Over and above organisational readiness and executive commitment, it is essential to measure certain metrics to ensure that you are tracking the impact of your DEI efforts. It’s important to look at:
- The talent management process. An eye must be kept on critical lagging indicators such as hiring, promotion, advancement, and attrition trends. Doing so will help identify potential emerging/best practices within specific teams.
- Employee engagement. This is to determine the extent of the workplace culture of inclusion. Analysing data that you have gathered through your HR and payroll tools, as well as your open channels of communication, will help you gain insight into where you need to make changes and how well you are faring in developing a DEI culture.
- Ongoing training and awareness initiatives. DEI training programmes are designed to bring awareness to issues in the workplace that make achieving diversity, equity, and inclusion difficult, such as unconscious and implicit biases, cultural awareness, stereotyping, and prejudiced behaviour. Immersive training experiences leverage virtual reality to help people experience the behaviours and biases that impact underrepresented populations. By “walking a mile in their shoes”, people can experience discrimination or inappropriate behaviour so they are better equipped to identify bias when they see it.
Back it up with transparent policies.
Transparency into the policies and processes is essential to DEI in the workplace. For example, are the policies for reporting incidents, harassment, or bias clear, understood, and applied consistently, regardless of the offender? Or do employees have to search high and low to learn about these processes?
Let the machines do it.
Investing in technology can help you navigate the ins and outs of your DEI strategy, keep you on track, and alert you when things are amiss.

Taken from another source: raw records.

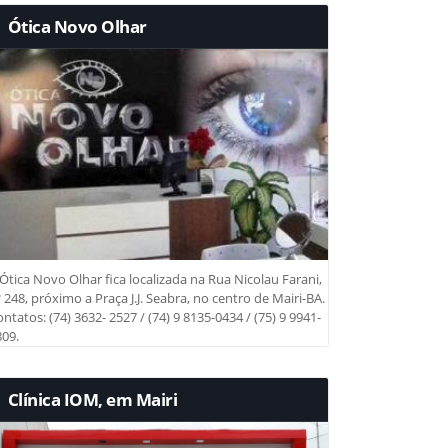
Ótica Novo Olhar
Ótica Novo Olhar fica localizada na Rua Nicolau Farani,
 248, próximo a Praça J.J. Seabra, no centro de Mairi-BA.
ntatos: (74) 3632- 2527 / (74) 9 8135-0434 / (75) 9 9941-
09.
Clínica IOM, em Mairi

Many companies are turning to diversity and inclusion software to help their DEI initiatives. Sage offers businesses one such solution: Sage 300 People, an advanced all-in-one payroll, HR and Self-Service software. Through a Sage 300 People HR Equity Management Module, businesses can benefit from a step-by-step guideline for implementing all components of Employment Equity in their companies, develop numerical goals and targets, and print statutory equity reports for the Department of Labour. It assists you in monitoring and evaluating your equity plans against your goals and targets on a dashboard, and offers other features to help you stay on top of your DEI plans.
Time to DIY your DEI
Armed with this information, the benefits of creating an inclusive culture and implementing an effective DEI strategy in your organisation should seem obvious. Although it can be a daunting and challenging task for many businesses, it’s important to remember that getting DEI right is a journey of 1,000 steps.
The first step is to get everyone onboard, educate them on how DEI fits into the overall business strategy, and empower them to take ownership of their role in promoting equity and inclusion.

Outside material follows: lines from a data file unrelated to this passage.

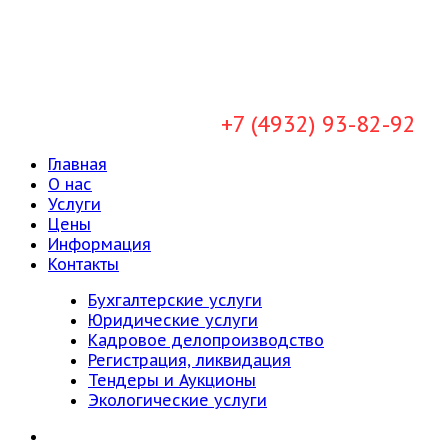
+7 (4932) 93-82-92
Главная
О нас
Услуги
Цены
Информация
Контакты
Бухгалтерские услуги
Юридические услуги
Кадровое делопроизводство
Регистрация, ликвидация
Тендеры и Аукционы
Экологические услуги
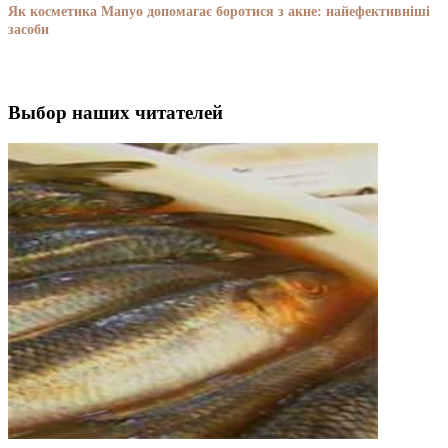
Як косметика Manyo допомагає боротися з акне: найефективніші
засоби
Выбор наших читателей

Identify where you’re at on your DEI journey today and use that as your benchmark. Then set specific goals and identify measures you can implement to take you closer to that goal. Along the way, measure your progress and redefine your strategic priorities to ensure relevance.
Supporting your employees with open channels of communication, giving your leadership the requisite immersive training, and investing in effective tools and technologies to track your efforts will certainly set you up for FTW (for the win)!